His Christianity was always uncertain, his evidences vague, and his soul unhealthy. Living, perhaps, in the turmoil of the world secular, or amid the excitement of the world religious, he knew but little of communion with his own heart, or of converse with the heart of God. No time was extracted from other and all-absorbing engagements, and consecrated to the high and hallowed purposes of self-examination, meditation, reading, and prayer—elements entering essentially and deeply into the advancement of the life of God in the soul of man.

But sickness has come, and with it some of the costliest and holiest blessings of his life. A degree of grace, answerable to all the holy and blessed ends for which it was sent, is imparted. And now, how resplendent with the glory of Divine grace has that chamber of sickness become!

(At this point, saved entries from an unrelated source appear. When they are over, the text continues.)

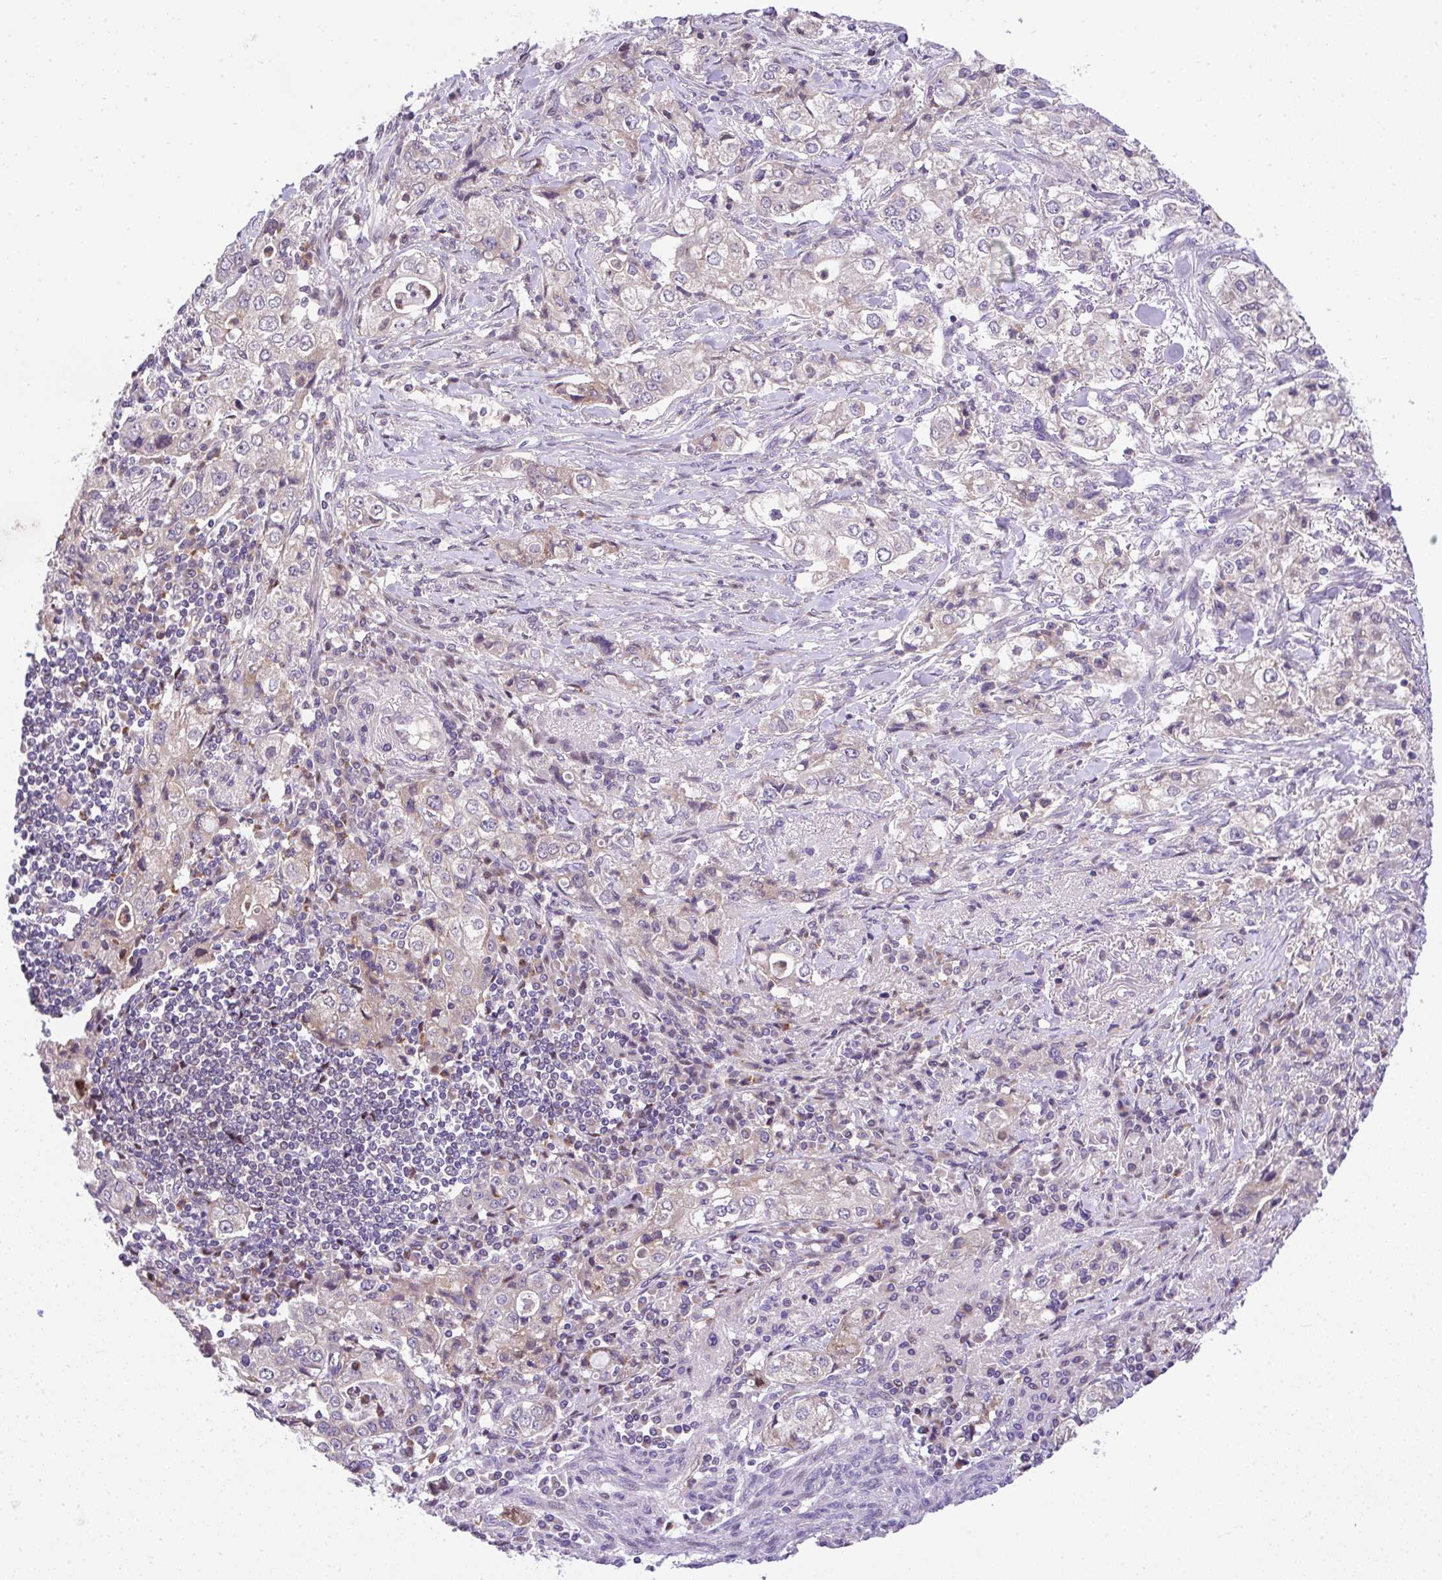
{"staining": {"intensity": "negative", "quantity": "none", "location": "none"}, "tissue": "stomach cancer", "cell_type": "Tumor cells", "image_type": "cancer", "snomed": [{"axis": "morphology", "description": "Adenocarcinoma, NOS"}, {"axis": "topography", "description": "Stomach, upper"}], "caption": "The immunohistochemistry (IHC) photomicrograph has no significant positivity in tumor cells of stomach cancer (adenocarcinoma) tissue. Nuclei are stained in blue.", "gene": "CHIA", "patient": {"sex": "male", "age": 75}}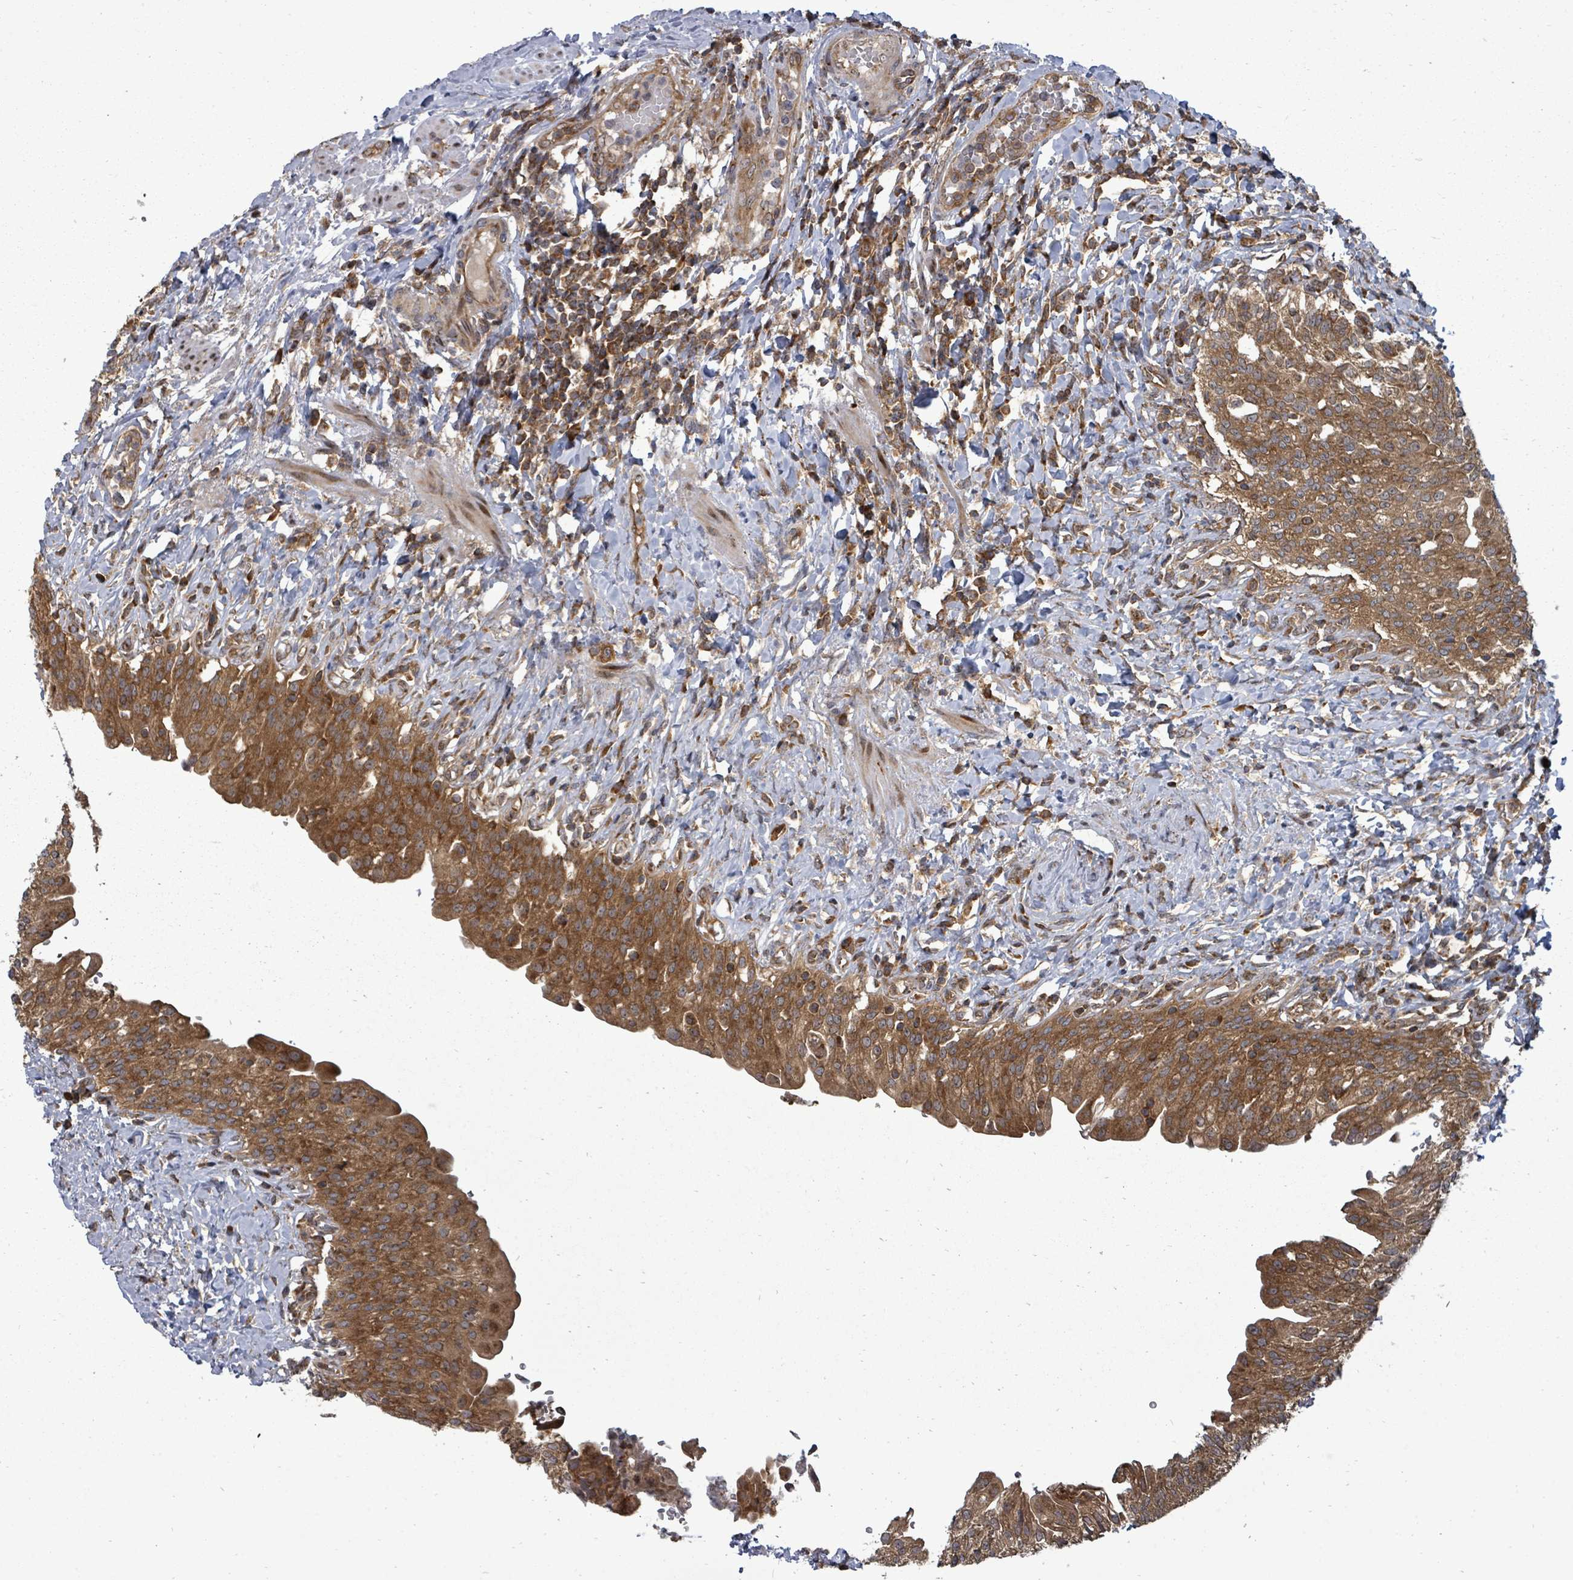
{"staining": {"intensity": "strong", "quantity": ">75%", "location": "cytoplasmic/membranous"}, "tissue": "urinary bladder", "cell_type": "Urothelial cells", "image_type": "normal", "snomed": [{"axis": "morphology", "description": "Normal tissue, NOS"}, {"axis": "morphology", "description": "Inflammation, NOS"}, {"axis": "topography", "description": "Urinary bladder"}], "caption": "Protein staining of normal urinary bladder exhibits strong cytoplasmic/membranous expression in about >75% of urothelial cells. (brown staining indicates protein expression, while blue staining denotes nuclei).", "gene": "EIF3CL", "patient": {"sex": "male", "age": 64}}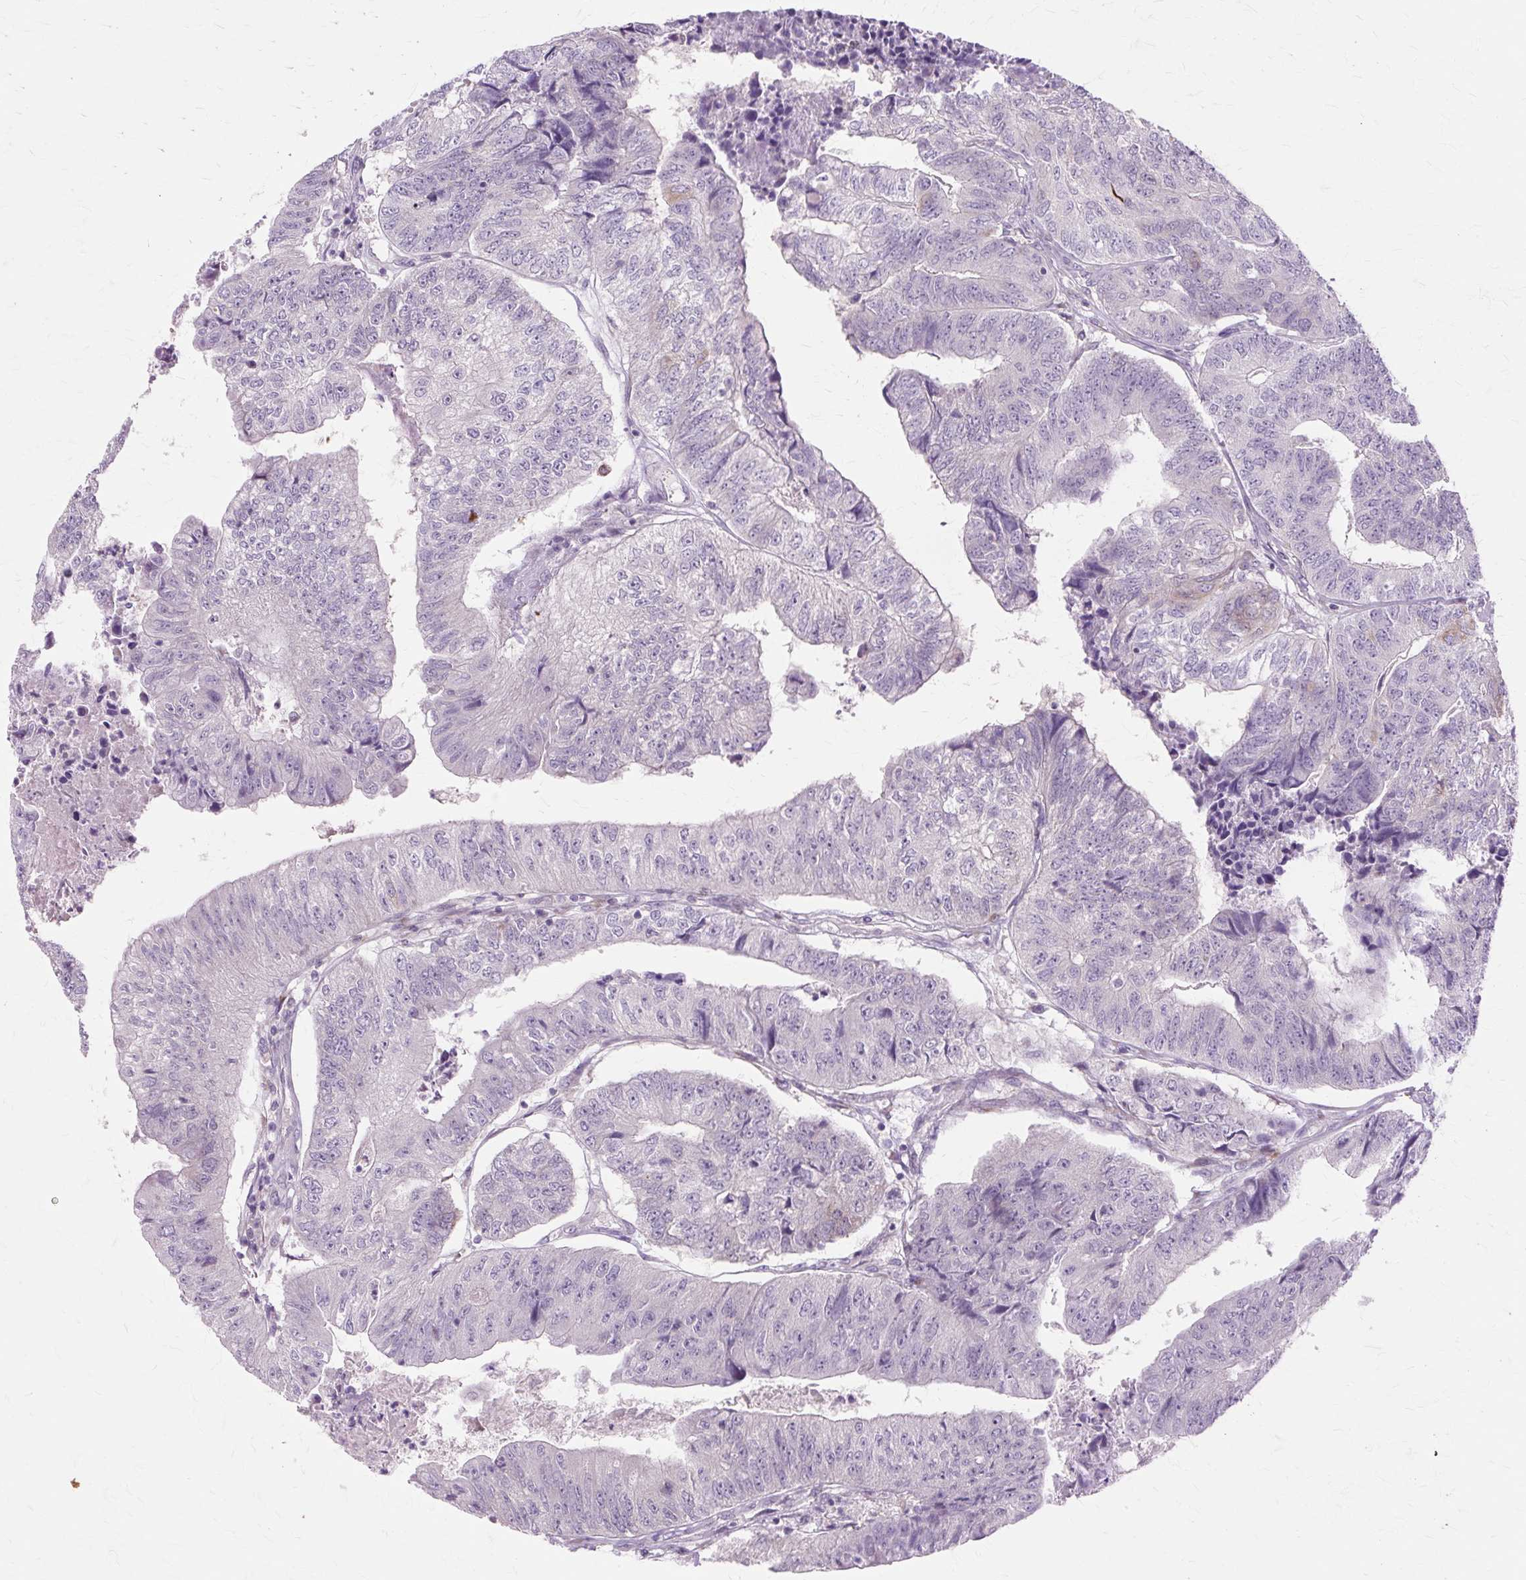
{"staining": {"intensity": "negative", "quantity": "none", "location": "none"}, "tissue": "colorectal cancer", "cell_type": "Tumor cells", "image_type": "cancer", "snomed": [{"axis": "morphology", "description": "Adenocarcinoma, NOS"}, {"axis": "topography", "description": "Colon"}], "caption": "The photomicrograph reveals no staining of tumor cells in adenocarcinoma (colorectal). (DAB (3,3'-diaminobenzidine) immunohistochemistry, high magnification).", "gene": "ZNF35", "patient": {"sex": "female", "age": 67}}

We trace it in the spirit and conduct of that pale, languid sufferer. See the patience with which he possesses his soul; the fervor with which he kisses the rod; the meekness with which he bows to the stroke; the subduing, softening, humbling of his spirit, once, perhaps, so lofty, fretful, and sensitive to suffering.

These days of weariness and pain, these nights of sleeplessness and exhaustion, how slowly, how tediously they dray along! and yet not an impatient sigh, nor a murmuring breath, nor an unsubmissive expression breaks from the quivering lip. This is not natural—this is above nature. What but Divine and especial grace could effect it? Oh, how is the Son of God, in His fullness of grace and truth, glorified thereby!